Third, placing our faith in business further distracts us from advocating for what is actually required; meaningful government regulation of greenhouse gas emissions. The only way we as a species can deal with climate change is to dramatically reduce our use of fossil fuels and this will require regulation, technological innovation and, most likely, mandatory restrictions on fossil fuel use. For many on the political Right, the idea of increased government regulation and restrictions on the use of fossil fuels is heresy. However government regulation has always been critical to the efficient functioning of capitalist economies and in prior situations of social crisis government regulation has been critical to societal resilience and response. Witness for instance the role of governments in liberal democracies during the Second World War where most economic activities came under government control as part of war-time mobilisation. Interestingly, some have sought to explore what such a ‘mobilisation’ on climate change might look like; it ain’t pretty but then the alternative of muddling along as we have looks much worse.
Of course, from the perspective of where we are today in 2014, such political scenarios are seen as outlandish and ridiculous. Mainstream political parties have basically given up on taking any meaningful action to reduce GHG emissions. And so we are left with the hope, and that is all it is, that somehow business corporations and the market will save us. This is beyond wishful thinking. In fact Daniel Nyberg and I have recently argued that this belief in corporate environmentalism forms one of three political myths that reinforce our suicidal trajectory as a species in the face of climate change.
I strongly support companies that take meaningful action to reduce their carbon footprint, cut their waste and use of natural resources, and even give back to the environment and society. However, this ‘win-win’ outcome is a rare circumstance. Indeed, as one senior sustainability adviser confessed in one of our research interviews:
‘…the best thing a business could do for the environment would be to shut down, but that’s clearly not a viable option!’
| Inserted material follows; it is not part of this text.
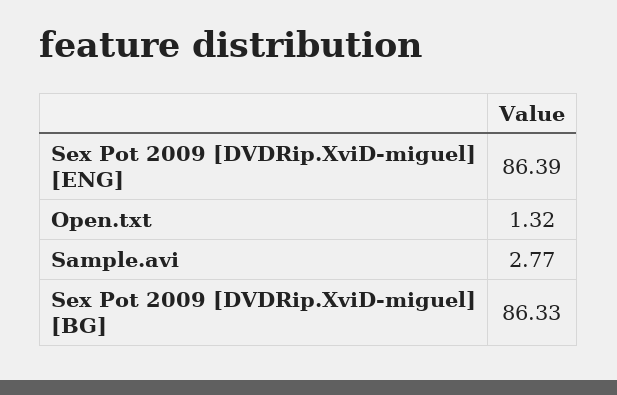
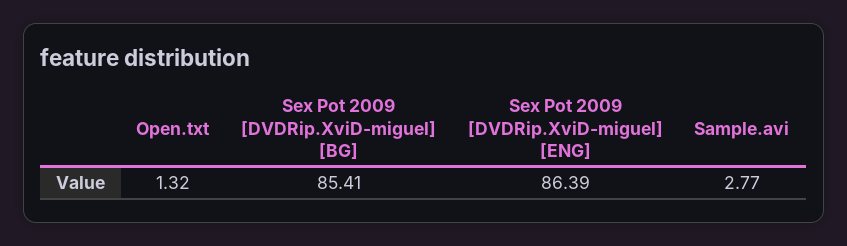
Sex Pot 2009 [DVDRip.XviD-miguel] [BG]: 86.33 -> 85.41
Interesting work is being conducted around the type of response needed to avoid catastrophic climate change. It is vastly different from the ‘business as usual’ mantra of the mainstream media and the soothing discourse of the ‘green business’ industry. To get some idea of the difficult task at hand, Professor Kevin Anderson‘s presentation below gives us some idea of what we need to do in order to potentially limit global warming to 2 degrees Celsius. Businesses will clearly be key actors in this social and economic change, but the scale of change required demands government regulation. We cannot afford to simply leave it to business to ‘save us’ from climate change.